2. Learn to Recognize Quality Testimonials
Not all testimonials are created equal, and quality testimonials are not just about rave reviews. Testimonials that will actually influence your prospects to make positive decisions with the most authority are about the right kind of rave reviews.
To let current customers speak to your prospects on your behalf, you need to strategically choose testimonials that:
- Emphasize benefit statements—meaning they address your specific customer pain points
- Validate your own assertions—meaning they endorse the key benefits you claim
- Are credible—meaning they are from real people (when you can, include full names, hometowns, or similar qualifiers—every “extra” helps personalize the pitch)
- Are comparative—meaning they favorably mention your product vs. the competition (if this is something you specifically run up against often, of course).
For Example, let’s imagine you own a high-end design firm, LuxuryLooks. As the owner, you’ve obtained two testimonials recently and you’re excited to make one of them live on your website:
- Customer A wrote: “LuxuryLooks is my favorite firm to work with and I love their recommendations. I’ll definitely be back for my next house renovation project!”

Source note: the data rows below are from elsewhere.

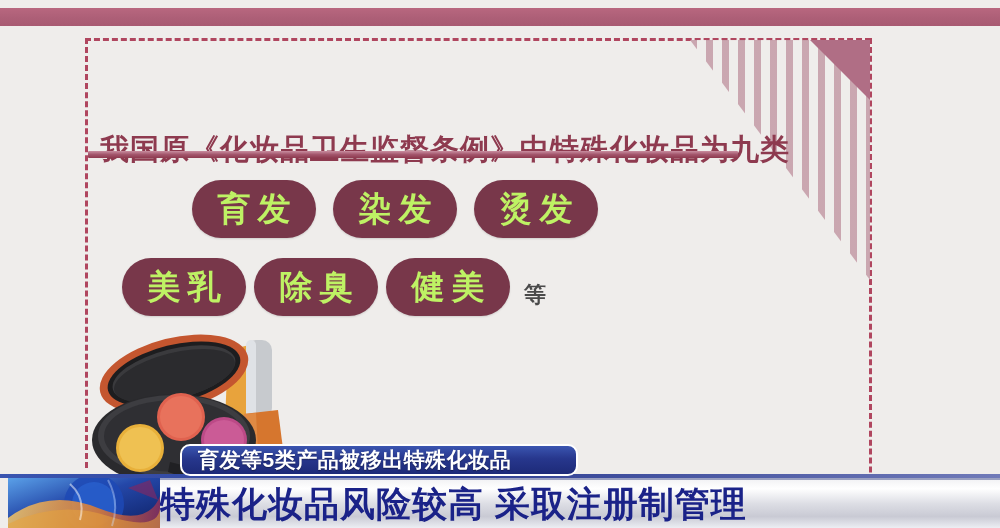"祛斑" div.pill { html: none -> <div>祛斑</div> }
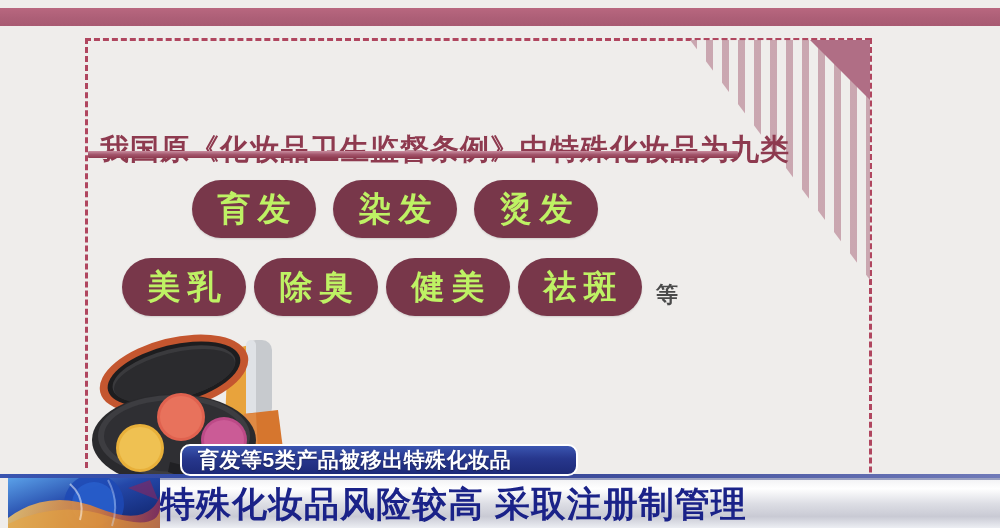"育发等5类产品被移出特殊化妆品" .banner-top { border-radius: 10px -> 1px; padding-left: 16px -> 9px }
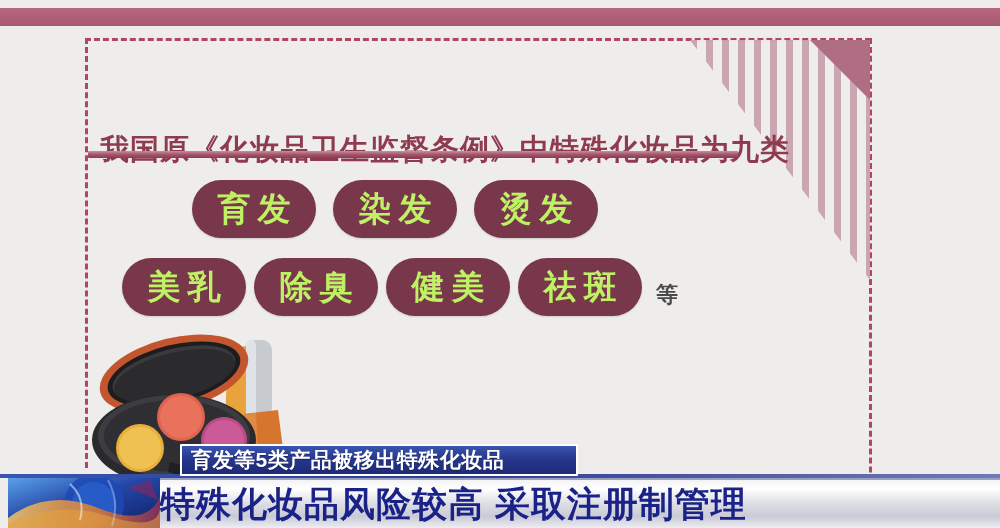"特殊化妆品风险较高 采取注册制管理" .banner-main { padding-left: none -> 14px }
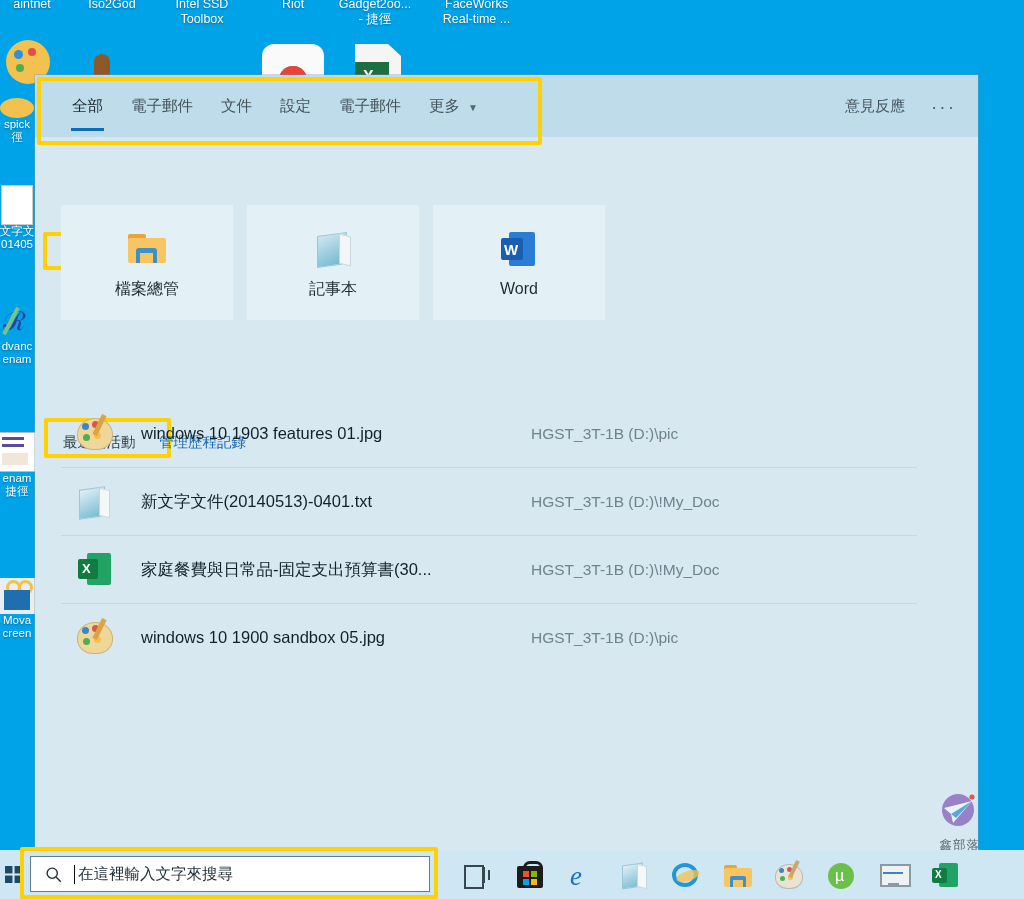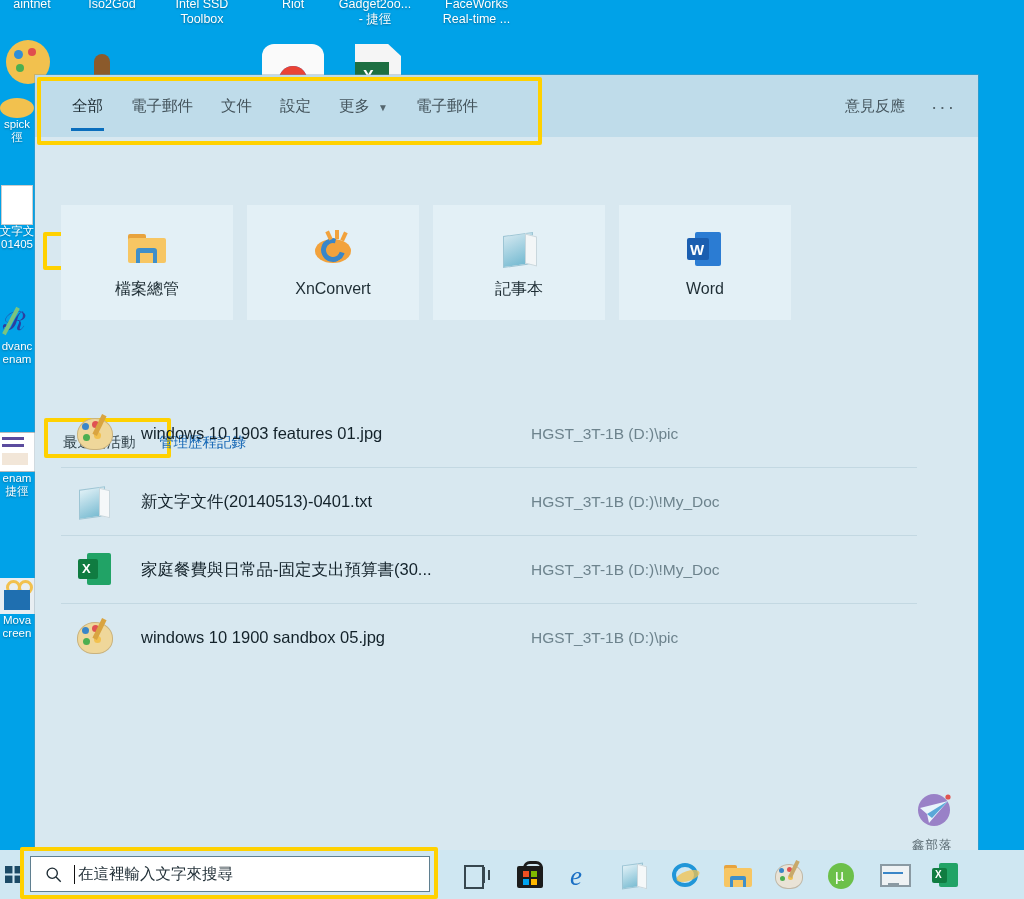"更多" div.tab { order: before "電子郵件" -> after "電子郵件" }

- Customer B wrote: “LuxuryLooks made my new house feel like home. They met me onsite, brought a breadth of samples, took their time advising, met my budget, and their customer service team was more efficient than the other firms I spoke to in the Seacoast area.”
The winning testimonial should be clear. Though customer A’s review is loyal, it’s not meant for the trophy case either. It lacks substance, specifics, and differentiators. Meanwhile, customer B offers multiple value propositions—comfort, client interface, patience, budget and service efficiency—and even manages to politely reduce the competition.You couldn’t say it better yourself.
But where you put your testimonials on your website matters when it comes to getting the most mileage out of them.
3. Understand How to Strategically Position Your Testimonials
In the days of old, website testimonials usually lived in a testimonials page, lumped together all higgledy-piggledy. Today, we recognize the pitfall of this strategy: It’s not a strategy at all.
Since reviews can create a 74% increase in product conversions, you want to make sure you are using your testimonials properly. Taken alone, a testimonials page devalues the overall quality and effectiveness of your customers’ reviews and comments and decreases the power of its social proof. This is not to say you cannot archive reviews here, but you have to remember that the substance of your testimonials—just like your blog posts, eBooks, or other inbound marketing tools—is most effective when it exists harmoniously with the content it is relative to.
Whether we are talking about a homepage or product page in an e-commerce website, a testimonial directly related to this page’s offerings will be far more effective if the user can experience it right then, right there. This is how a testimonial goes from being an independent sales tool to truly strengthening a website’s conversion funnel and overall strategy.
Think of it this way: As the consumer engages with your site, your job is to encourage them to follow a strategic conversion path, and this path should have a funnel effect—wide at the top, narrow at the bottom. This is designed to carefully condition the user to make more informed, specific, and substantial decisions at key junctures along the way. In this funnel, think of your testimonials as the icing on your conversion cake; it should entice users to take a big bite at exactly the right moment.
For example, whether a prospect is looking to work with a new high-end interior design firm or they just aren’t sure which coffee thermos to buy from an online store, when they land on your homepage or your product page, you want to ensure that they clearly see a current customer’s testimonial on this page. If this testimonial only lives on a testimonials page, the likelihood that they will find it is slim, and its relevancy will be diminished even if they do. When a current customer said your interior design firm was the best or the red 20 oz. thermos you sell is the perfect purchase (and precisely why), it’s your job to make sure your prospects receive this information when and where it counts!
Hubspot does a great job of placing their testimonials in context on all their pages (we chose to highlight their blogging software, of course); so do the gurus at Conversion Rate Experts (homepage); and the marketing team at Unbounce (homepage video) is no slouch either.
Click the links above, or check out the screenshots below to see these companies using testimonials strategically. In every example, the testimonials are big, bold, and deliberately situated:
So, before you start beating your chest and shouting about your amazing prices, reliable services, or quality products, remember that your prospects might be thinking, “says who?”
As a business owner, you have to find ways to back all your salesy superlatives and thoughtful copy before it can mean much to the consumer. If your clients can do the selling for you via quality testimonials that you strategically position, then there’s a good chance you’ll hush the buyer beware attitudes of your prospects without ever appearing desperate.